The city comes and goes slowly and haltingly. The trolley seems in no particular hurry: it’s like a great earthworm creeping over saturated soil, stopping to inspect morsels of rotting food. The stops aren’t identical, but they may as well be. The people aren’t identical, either. But they, too, may as well be.
It’s what has always shaken me most about humanity: how vacuous most are, how barren, how desiccated and drab, how unoriginal and incurious and sparkless. How violently anxious they are to be just like everyone else, and for everyone else to be just like them. I look at the woman in the scarf. I study her.
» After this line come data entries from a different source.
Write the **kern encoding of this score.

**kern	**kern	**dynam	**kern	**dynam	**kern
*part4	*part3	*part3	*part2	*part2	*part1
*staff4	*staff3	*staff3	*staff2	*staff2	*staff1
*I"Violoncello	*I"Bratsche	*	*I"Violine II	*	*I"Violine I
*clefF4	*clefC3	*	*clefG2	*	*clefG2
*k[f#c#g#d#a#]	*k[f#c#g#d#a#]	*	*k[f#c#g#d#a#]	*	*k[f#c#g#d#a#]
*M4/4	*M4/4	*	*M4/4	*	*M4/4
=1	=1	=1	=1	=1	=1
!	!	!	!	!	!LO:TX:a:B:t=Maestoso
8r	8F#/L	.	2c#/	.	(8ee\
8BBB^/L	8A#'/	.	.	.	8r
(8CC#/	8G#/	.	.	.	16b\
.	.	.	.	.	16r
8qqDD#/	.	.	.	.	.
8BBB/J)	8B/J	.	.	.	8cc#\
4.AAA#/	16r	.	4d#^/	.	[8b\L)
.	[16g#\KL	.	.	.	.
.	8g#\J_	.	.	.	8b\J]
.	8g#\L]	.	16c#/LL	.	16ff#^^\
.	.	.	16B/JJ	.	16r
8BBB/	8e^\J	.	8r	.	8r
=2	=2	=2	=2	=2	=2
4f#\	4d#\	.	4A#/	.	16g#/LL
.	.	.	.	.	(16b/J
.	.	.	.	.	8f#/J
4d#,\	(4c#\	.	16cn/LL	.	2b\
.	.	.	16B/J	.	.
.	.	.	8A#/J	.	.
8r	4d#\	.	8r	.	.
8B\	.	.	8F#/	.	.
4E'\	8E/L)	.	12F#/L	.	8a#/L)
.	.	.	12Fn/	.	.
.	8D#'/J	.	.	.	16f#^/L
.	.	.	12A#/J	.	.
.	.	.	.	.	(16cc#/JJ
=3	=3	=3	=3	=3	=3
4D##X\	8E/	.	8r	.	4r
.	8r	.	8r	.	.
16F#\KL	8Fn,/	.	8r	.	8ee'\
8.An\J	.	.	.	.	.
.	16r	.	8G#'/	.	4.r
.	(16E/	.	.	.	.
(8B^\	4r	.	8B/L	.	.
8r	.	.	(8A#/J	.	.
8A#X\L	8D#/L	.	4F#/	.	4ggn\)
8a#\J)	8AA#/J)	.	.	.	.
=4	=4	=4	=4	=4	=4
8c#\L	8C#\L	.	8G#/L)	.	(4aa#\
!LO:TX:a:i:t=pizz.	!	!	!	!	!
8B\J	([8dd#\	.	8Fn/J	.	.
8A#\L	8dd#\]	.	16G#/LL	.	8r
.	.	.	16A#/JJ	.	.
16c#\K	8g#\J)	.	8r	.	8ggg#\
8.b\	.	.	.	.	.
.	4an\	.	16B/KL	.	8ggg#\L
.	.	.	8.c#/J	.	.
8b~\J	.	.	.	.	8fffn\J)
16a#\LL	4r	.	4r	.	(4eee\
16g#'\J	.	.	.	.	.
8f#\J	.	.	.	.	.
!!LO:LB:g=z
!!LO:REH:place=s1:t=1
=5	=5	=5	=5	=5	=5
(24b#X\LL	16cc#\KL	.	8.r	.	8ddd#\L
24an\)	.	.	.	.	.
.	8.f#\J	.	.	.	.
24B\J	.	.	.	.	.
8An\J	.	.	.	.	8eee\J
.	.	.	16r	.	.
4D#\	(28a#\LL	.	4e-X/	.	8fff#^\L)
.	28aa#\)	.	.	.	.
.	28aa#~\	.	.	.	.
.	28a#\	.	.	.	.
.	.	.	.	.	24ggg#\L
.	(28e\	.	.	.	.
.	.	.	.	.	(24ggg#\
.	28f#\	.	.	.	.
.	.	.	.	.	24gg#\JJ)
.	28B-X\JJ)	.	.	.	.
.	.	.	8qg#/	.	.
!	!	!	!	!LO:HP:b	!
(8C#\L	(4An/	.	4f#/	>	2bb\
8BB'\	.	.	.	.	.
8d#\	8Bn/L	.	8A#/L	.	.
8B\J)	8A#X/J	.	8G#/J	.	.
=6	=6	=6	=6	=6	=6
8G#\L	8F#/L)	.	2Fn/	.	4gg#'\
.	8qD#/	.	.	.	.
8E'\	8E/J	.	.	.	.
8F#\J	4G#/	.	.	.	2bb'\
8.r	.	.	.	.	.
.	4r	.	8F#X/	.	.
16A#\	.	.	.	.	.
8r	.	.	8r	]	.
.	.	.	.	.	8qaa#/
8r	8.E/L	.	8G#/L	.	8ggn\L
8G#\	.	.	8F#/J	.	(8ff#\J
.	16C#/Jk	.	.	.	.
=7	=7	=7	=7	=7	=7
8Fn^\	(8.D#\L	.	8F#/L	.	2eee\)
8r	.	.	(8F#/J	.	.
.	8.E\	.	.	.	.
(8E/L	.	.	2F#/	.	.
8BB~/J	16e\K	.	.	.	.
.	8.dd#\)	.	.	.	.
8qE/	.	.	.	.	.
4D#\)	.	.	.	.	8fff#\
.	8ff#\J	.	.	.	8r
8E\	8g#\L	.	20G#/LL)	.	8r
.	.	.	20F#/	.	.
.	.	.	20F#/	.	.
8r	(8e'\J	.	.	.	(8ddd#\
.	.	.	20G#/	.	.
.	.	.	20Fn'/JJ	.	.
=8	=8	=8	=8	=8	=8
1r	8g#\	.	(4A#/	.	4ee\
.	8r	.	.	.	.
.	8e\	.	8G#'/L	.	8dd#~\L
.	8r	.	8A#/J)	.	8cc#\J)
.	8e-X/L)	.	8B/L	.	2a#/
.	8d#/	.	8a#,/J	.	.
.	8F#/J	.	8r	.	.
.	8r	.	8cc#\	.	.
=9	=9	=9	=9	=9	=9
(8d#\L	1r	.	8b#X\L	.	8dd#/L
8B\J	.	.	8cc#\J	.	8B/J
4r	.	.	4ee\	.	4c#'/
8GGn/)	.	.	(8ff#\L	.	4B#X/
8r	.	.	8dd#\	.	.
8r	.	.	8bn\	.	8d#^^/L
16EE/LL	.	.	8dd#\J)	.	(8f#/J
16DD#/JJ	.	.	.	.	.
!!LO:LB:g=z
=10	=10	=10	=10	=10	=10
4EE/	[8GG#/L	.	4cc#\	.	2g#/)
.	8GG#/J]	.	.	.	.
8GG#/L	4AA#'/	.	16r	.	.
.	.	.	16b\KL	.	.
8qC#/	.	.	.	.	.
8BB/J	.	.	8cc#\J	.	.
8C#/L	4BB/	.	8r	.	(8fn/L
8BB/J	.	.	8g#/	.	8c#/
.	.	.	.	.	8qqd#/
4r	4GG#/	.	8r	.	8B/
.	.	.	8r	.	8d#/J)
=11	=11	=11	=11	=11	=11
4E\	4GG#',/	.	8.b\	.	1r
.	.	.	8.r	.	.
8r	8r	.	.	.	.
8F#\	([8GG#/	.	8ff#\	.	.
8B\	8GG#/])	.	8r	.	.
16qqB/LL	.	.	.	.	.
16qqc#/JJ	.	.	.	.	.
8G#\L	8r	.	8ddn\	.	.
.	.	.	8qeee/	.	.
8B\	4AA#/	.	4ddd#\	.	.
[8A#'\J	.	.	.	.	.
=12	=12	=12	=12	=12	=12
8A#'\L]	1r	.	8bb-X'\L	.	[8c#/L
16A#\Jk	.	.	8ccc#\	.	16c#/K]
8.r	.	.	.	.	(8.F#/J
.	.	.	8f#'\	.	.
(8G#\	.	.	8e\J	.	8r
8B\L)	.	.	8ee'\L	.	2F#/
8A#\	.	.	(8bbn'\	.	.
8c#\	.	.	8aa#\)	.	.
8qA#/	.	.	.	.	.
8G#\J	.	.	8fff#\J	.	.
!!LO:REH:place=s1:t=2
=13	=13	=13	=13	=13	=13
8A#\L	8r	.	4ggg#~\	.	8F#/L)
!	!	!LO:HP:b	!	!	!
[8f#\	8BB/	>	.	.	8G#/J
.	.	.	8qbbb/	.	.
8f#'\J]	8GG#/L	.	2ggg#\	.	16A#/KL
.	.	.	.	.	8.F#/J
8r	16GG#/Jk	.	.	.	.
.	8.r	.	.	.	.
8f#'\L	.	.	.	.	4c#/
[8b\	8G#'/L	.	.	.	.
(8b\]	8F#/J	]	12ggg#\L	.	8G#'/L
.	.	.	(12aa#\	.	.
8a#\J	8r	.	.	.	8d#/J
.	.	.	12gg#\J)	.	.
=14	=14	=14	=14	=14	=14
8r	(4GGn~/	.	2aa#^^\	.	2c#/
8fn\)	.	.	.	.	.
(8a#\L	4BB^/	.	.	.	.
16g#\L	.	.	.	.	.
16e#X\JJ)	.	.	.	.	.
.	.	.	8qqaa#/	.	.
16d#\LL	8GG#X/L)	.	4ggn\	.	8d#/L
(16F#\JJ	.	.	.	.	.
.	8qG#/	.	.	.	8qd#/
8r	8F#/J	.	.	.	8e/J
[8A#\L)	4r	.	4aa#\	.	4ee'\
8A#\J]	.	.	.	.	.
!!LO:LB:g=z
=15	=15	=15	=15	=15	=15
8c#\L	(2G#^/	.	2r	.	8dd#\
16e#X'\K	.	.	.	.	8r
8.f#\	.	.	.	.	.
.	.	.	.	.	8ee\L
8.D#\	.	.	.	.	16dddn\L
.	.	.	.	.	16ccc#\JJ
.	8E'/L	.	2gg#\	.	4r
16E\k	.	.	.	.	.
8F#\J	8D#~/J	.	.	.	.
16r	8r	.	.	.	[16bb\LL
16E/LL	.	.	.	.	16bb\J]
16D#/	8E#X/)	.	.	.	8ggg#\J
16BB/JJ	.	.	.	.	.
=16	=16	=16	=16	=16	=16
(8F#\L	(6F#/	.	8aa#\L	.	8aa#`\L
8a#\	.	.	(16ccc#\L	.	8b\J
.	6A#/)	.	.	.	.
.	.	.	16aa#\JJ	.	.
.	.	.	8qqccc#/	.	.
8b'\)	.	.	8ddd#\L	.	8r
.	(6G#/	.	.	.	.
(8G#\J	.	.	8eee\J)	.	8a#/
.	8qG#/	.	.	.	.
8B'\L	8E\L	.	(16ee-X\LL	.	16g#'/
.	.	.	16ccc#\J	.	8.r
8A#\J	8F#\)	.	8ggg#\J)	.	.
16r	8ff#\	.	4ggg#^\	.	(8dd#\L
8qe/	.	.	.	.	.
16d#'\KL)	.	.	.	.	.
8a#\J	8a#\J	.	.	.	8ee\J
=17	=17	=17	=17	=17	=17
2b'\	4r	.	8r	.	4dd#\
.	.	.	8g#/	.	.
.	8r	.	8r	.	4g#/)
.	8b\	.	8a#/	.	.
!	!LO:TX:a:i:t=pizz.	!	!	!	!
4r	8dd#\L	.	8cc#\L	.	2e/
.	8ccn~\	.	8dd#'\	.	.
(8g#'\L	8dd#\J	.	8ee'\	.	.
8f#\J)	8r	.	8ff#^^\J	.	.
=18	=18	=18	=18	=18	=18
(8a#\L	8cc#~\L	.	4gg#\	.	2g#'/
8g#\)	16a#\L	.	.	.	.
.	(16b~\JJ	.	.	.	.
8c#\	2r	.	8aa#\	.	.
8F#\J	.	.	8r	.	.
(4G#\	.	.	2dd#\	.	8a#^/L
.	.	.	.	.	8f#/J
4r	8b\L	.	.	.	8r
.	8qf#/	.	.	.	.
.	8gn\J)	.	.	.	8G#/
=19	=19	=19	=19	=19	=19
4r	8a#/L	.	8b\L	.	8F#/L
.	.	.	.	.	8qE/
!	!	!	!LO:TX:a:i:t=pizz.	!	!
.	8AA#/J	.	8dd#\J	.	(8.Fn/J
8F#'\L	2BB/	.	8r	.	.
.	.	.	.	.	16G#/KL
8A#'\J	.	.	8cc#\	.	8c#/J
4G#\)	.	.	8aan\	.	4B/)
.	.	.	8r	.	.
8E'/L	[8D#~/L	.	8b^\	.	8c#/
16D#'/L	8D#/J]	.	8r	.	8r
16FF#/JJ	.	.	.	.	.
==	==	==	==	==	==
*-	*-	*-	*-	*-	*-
She’s sitting directly across the aisle from me.
She could be a great-grandmother. Her wrinkled face is like a prune that’s been dipped in wet cement and left to dry in a public toilet. Her gray hair is tied up under the scarf. But it’s not gray hair: it’s a stringy mix of used adult diapers and stale cigarette smoke, of a corrosive and ill-spent youth and conspicuous-consumption landfill, of lost days and Chicken McNuggets slathered in pus, of back-alley abortions and liposuctioned fat dumped into a forgotten and beaten-up washing machine found in a junkyard.
She’s staring at the back of the seat in front of her. She doesn’t notice me. Her eyes are bottomless with the will to nothing and yellowing like her teeth. The trolley stops and she rises to get off. I watch her go.